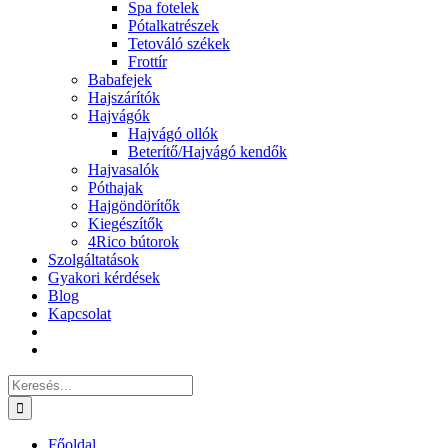
Spa fotelek
Pótalkatrészek
Tetováló székek
Frottír
Babafejek
Hajszárítók
Hajvágók
Hajvágó ollók
Beterítő/Hajvágó kendők
Hajvasalók
Póthajak
Hajgöndörítők
Kiegészítők
4Rico bútorok
Szolgáltatások
Gyakori kérdések
Blog
Kapcsolat
Keresés...
Főoldal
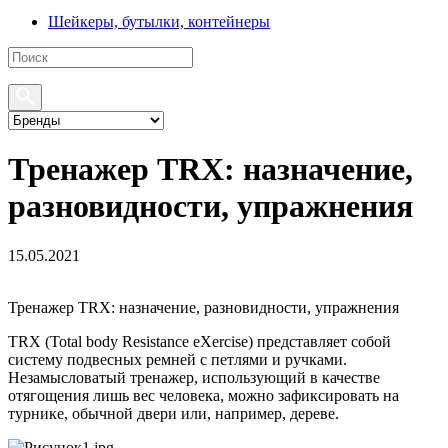
Шейкеры, бутылки, контейнеры
Тренажер TRX: назначение,
разновидности, упражнения
15.05.2021
Тренажер TRX: назначение, разновидности, упражнения
TRX (Total body Resistance eXercise) представляет собой
систему подвесных ремней с петлями и ручками.
Незамысловатый тренажер, использующий в качестве
отягощения лишь вес человека, можно зафиксировать на
турнике, обычной двери или, например, дереве.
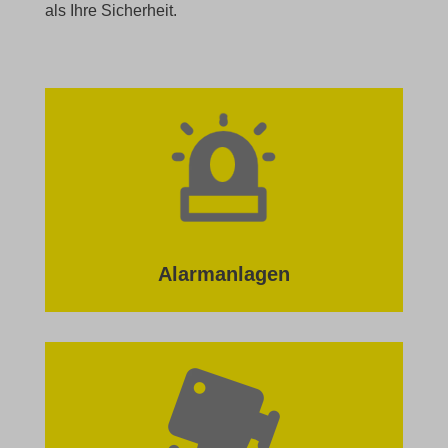
als Ihre Sicherheit.
Alarmanlagen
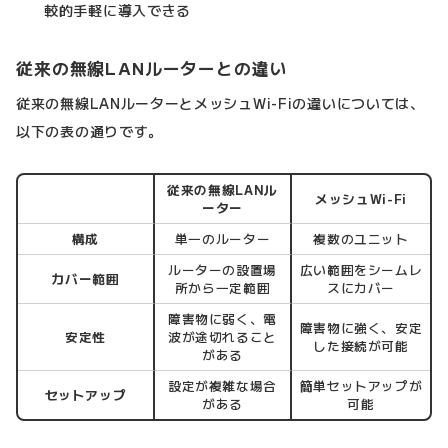
較的手軽に導入できる
従来の無線LANルーターとの違い
従来の無線LANルーターとメッシュWi-Fiの違いについては、
以下の表の通りです。
従来の無線LANル
メッシュWi-Fi
ーター
構成
単一のルーター
複数のユニット
ルーターの設置場
広い範囲をシームレ
カバー範囲
所から一定範囲
スにカバー
障害物に弱く、電
障害物に強く、安定
安定性
波が途切れること
した接続が可能
がある
設定が複雑な場合
簡単セットアップが
セットアップ
がある
可能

→ Work instructions:
How many lines of the material hold the string "разновидности"? Answer with the number only.

→ Your solution:
2